Postanowione: od Nowego Roku się odchudzam, więcej ćwiczę, bardziej się staram, będę cierpliwsza… Postanowienia noworoczne to wręcz obowiązkowy rytuał. Skąd ta motywacja do zmian? Cóż takiego magicznego jest w rozpoczęciu roku kalendarzowego?
Noworoczne postanowienia
Wszyscy wokoło podsumowują mijający rok. Co nas do tego popycha? Otóż istnieje zjawisko psychologiczne, zwane efektem Zeigarnik. Polega ono na tym, że lubimy mieć wszystko zapięte na ostatni guzik i o wiele lepiej pamiętamy sprawy niedokończone, zadania, które nam przerwano, coś, co nie skończyło się dla nas satysfakcjonująco.
Takie niedokończone sprawy potrafią nas bardzo uwierać: niedokończoną kłótnię możemy przeżywać jeszcze długie miesiące po danym wydarzeniu.
Kiedy chcemy zamknąć za nami mijający rok, najczęściej przypominamy sobie właśnie te rzeczy, których nie dopatrzyliśmy. Pojawia się w nas motywacja, by je dokończyć, naprawić, ulepszyć. Jest ona bardzo silna, gdyż jest kombinacją wyrzutów sumienia i nadziei na nowy początek.

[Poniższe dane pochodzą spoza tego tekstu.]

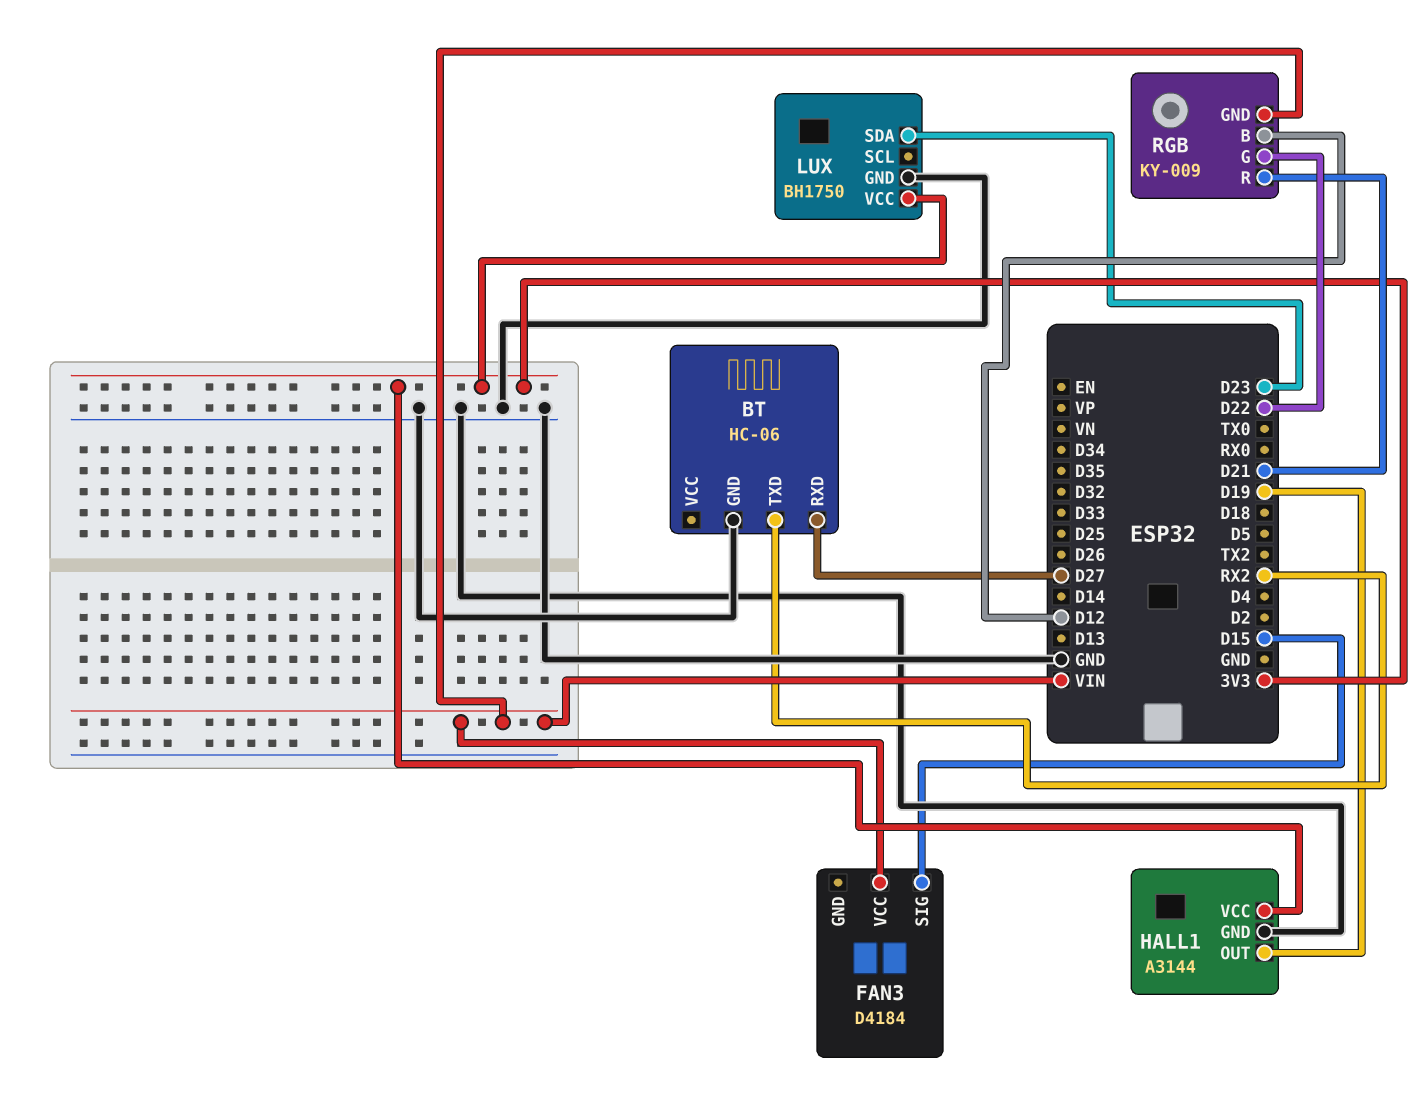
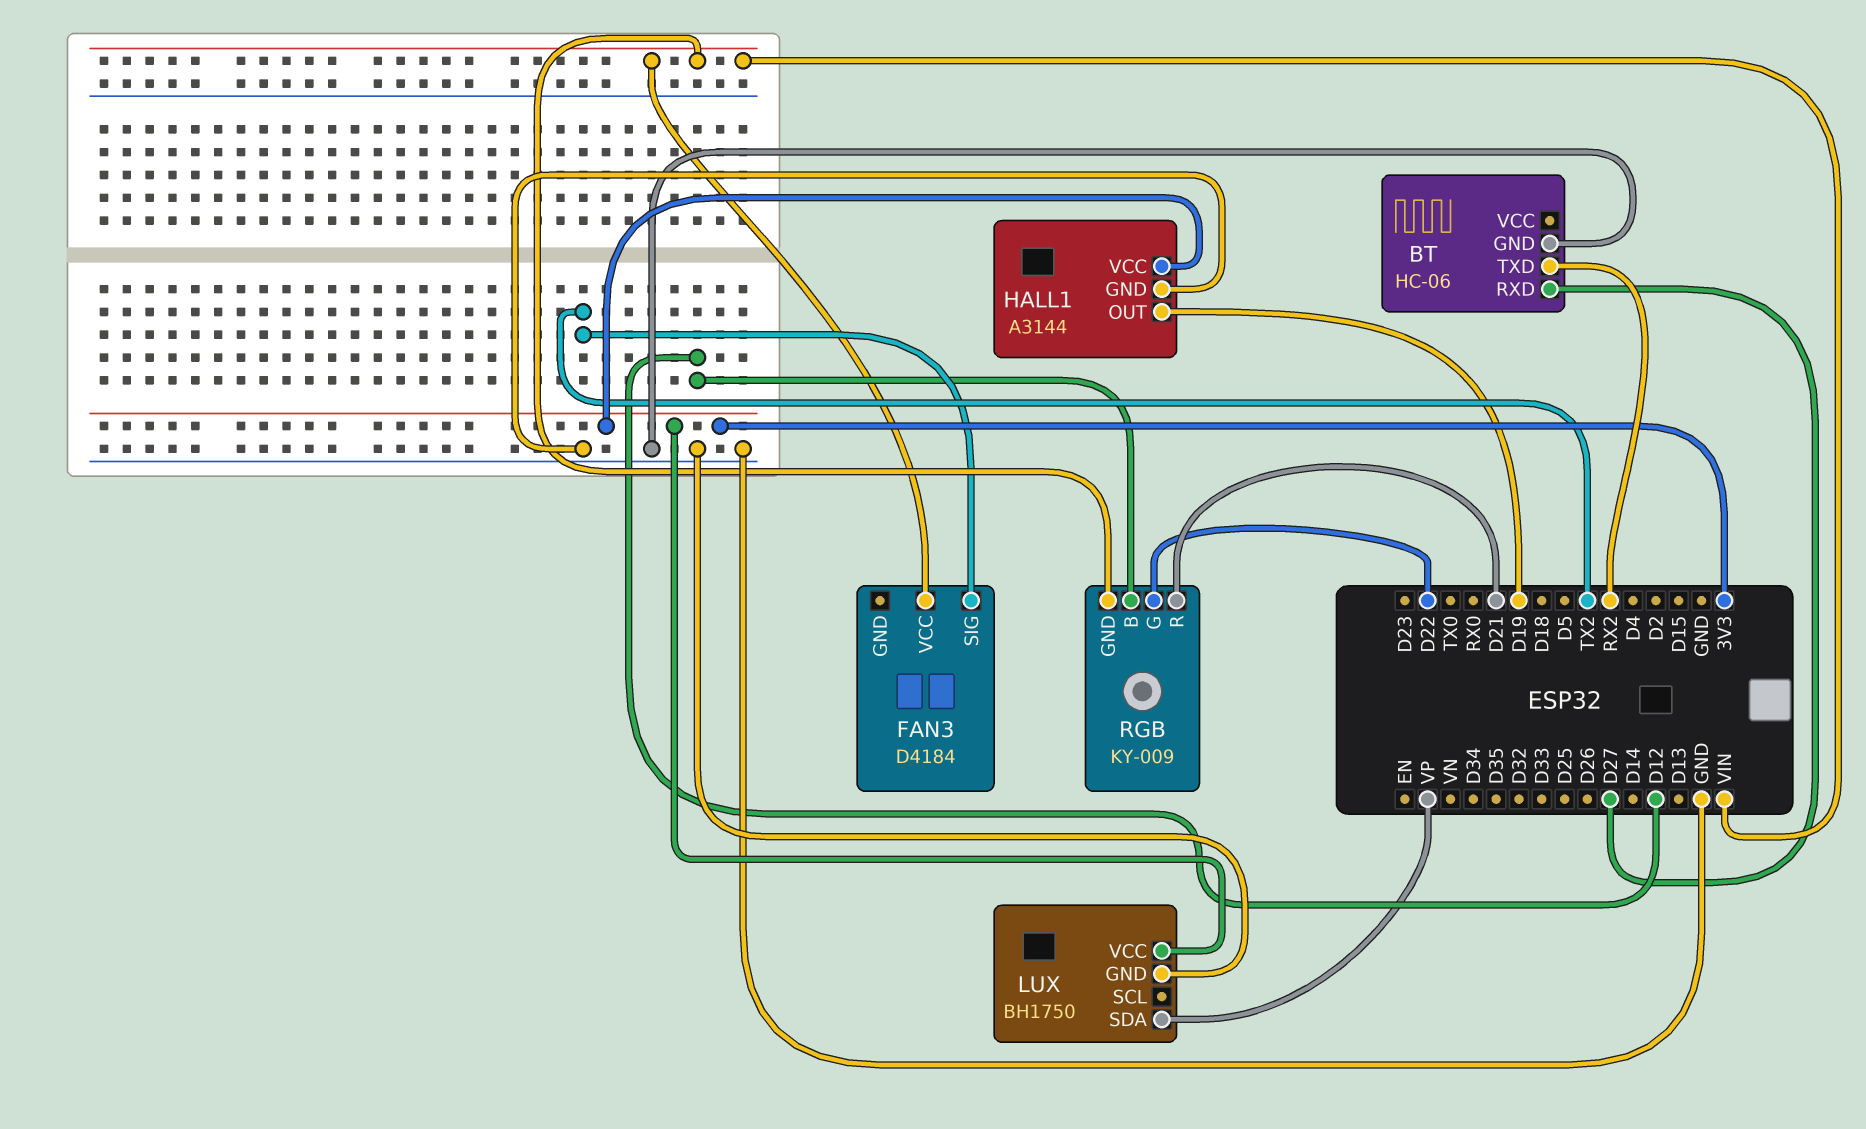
FAN3 pin SIG: D15 -> TX2
LUX pin SDA: D23 -> VP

Nowy Rok to bardzo dobry moment na wprowadzenie w życie zmian. Przed nami ściele się pusta karta nowego, niezapisanego kalendarza. Wszystko może się zdarzyć. Przepełnia nas oczekiwanie i radość na spotkanie z nowym. Bardzo często nie możemy się wręcz doczekać 1 stycznia, by zacząć wprowadzać rewolucyjne zmiany w naszym życiu.